Problem to solve: Reproduce, character for character, every text line in each of the items below. Leave the pictures out of your answer.
▬▬▬▬▬▬
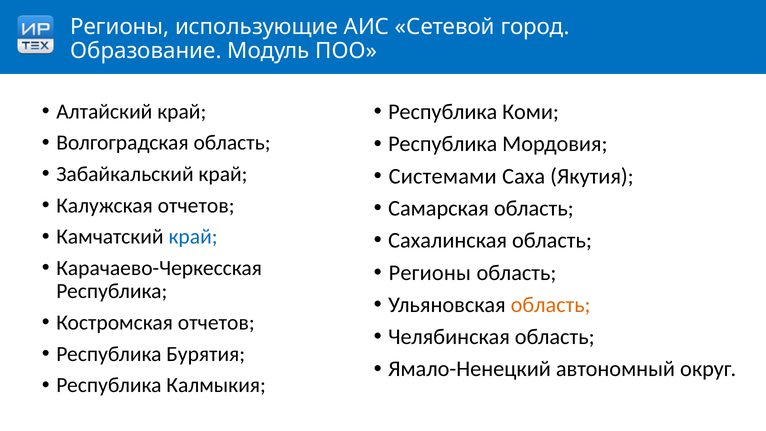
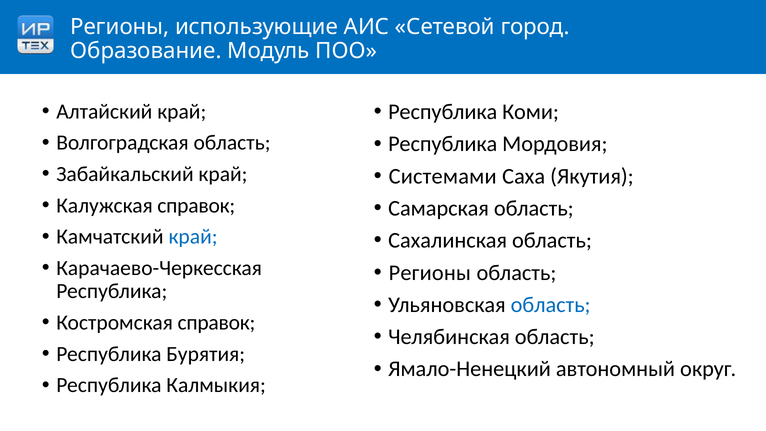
Калужская отчетов: отчетов -> справок
область at (551, 305) colour: orange -> blue
Костромская отчетов: отчетов -> справок
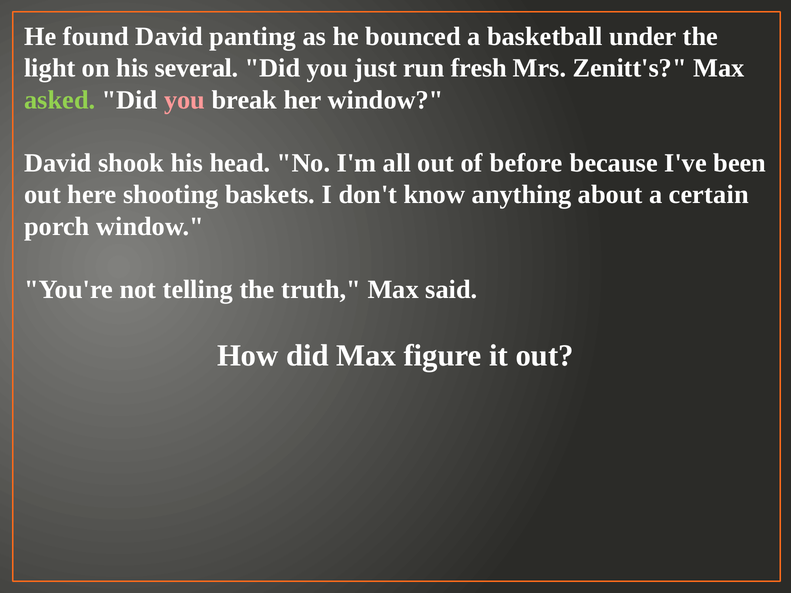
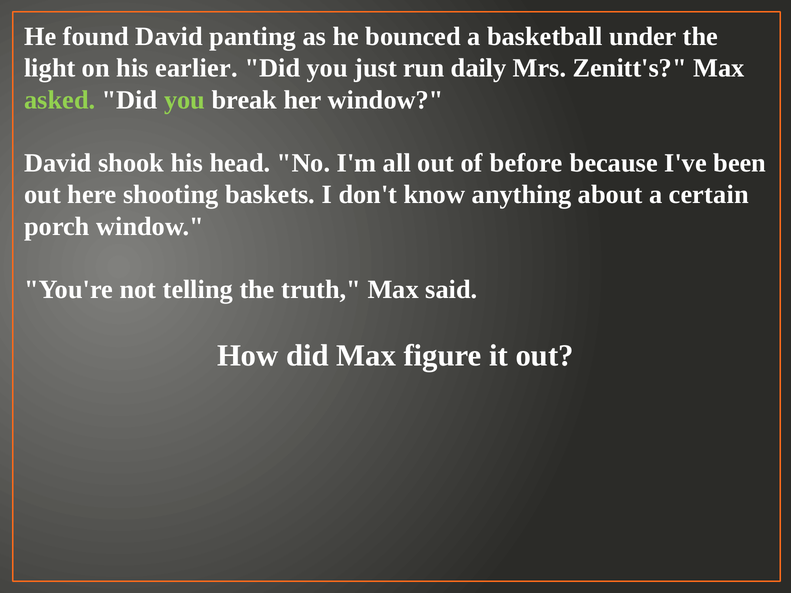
several: several -> earlier
fresh: fresh -> daily
you at (185, 100) colour: pink -> light green
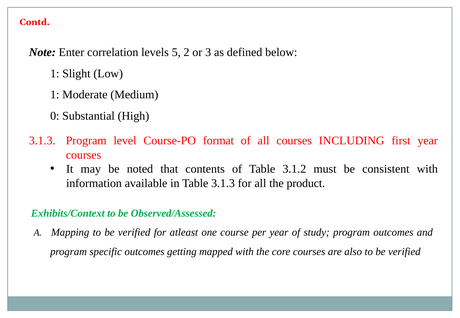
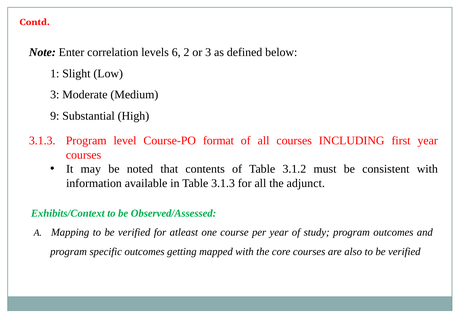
5: 5 -> 6
1 at (55, 95): 1 -> 3
0: 0 -> 9
product: product -> adjunct
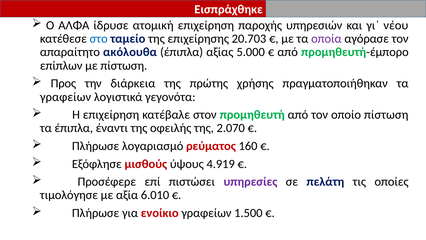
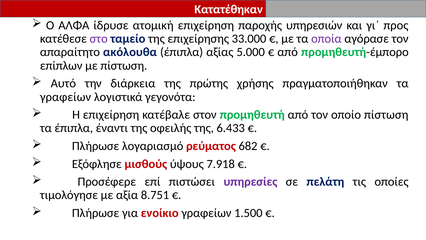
Εισπράχθηκε: Εισπράχθηκε -> Κατατέθηκαν
νέου: νέου -> προς
στο colour: blue -> purple
20.703: 20.703 -> 33.000
Προς: Προς -> Αυτό
2.070: 2.070 -> 6.433
160: 160 -> 682
4.919: 4.919 -> 7.918
6.010: 6.010 -> 8.751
▬▬▬▬▬▬
Worked answer:
Калужская отчетов: отчетов -> справок
область at (551, 305) colour: orange -> blue
Костромская отчетов: отчетов -> справок
several: several -> earlier
fresh: fresh -> daily
you at (185, 100) colour: pink -> light green
5: 5 -> 6
1 at (55, 95): 1 -> 3
0: 0 -> 9
product: product -> adjunct
Εισπράχθηκε: Εισπράχθηκε -> Κατατέθηκαν
νέου: νέου -> προς
στο colour: blue -> purple
20.703: 20.703 -> 33.000
Προς: Προς -> Αυτό
2.070: 2.070 -> 6.433
160: 160 -> 682
4.919: 4.919 -> 7.918
6.010: 6.010 -> 8.751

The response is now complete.